Switch "larger" to "greater" in the part of the data that opens with the line containing "Rank the categories" and closes with the line containing "Between 16 and 9, which is larger?". Give back only those lines, with everything else unchanged.

───── INPUT RECORDS ─────

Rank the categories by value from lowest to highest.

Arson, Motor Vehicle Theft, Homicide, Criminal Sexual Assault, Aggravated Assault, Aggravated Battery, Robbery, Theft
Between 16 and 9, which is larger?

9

─────
───── INPUT RECORDS ─────

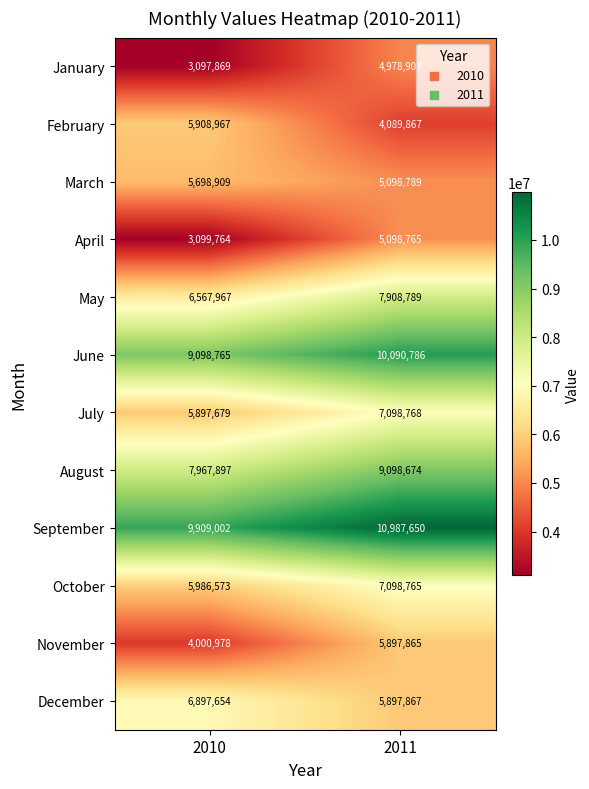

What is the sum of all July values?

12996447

─────
───── INPUT RECORDS ─────

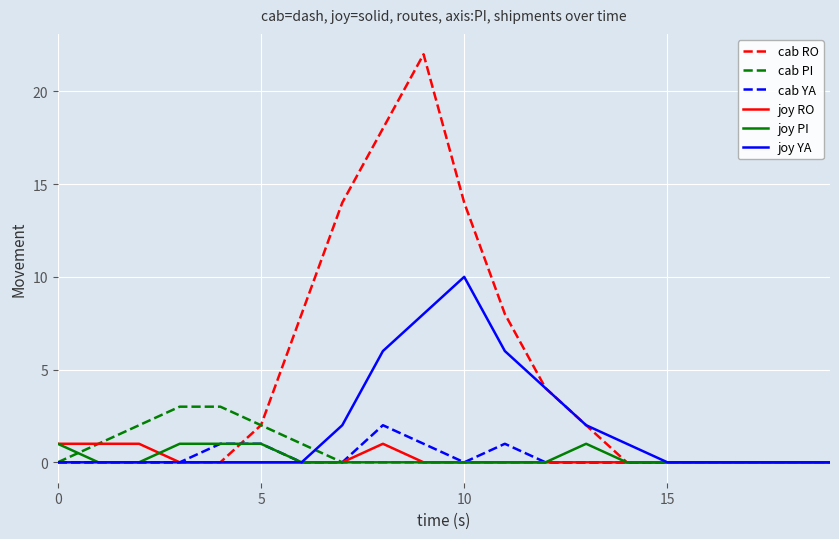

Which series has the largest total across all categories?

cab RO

─────

EXERCISE RESPONSE =
Rank the categories by value from lowest to highest.

Arson, Motor Vehicle Theft, Homicide, Criminal Sexual Assault, Aggravated Assault, Aggravated Battery, Robbery, Theft
Between 16 and 9, which is greater?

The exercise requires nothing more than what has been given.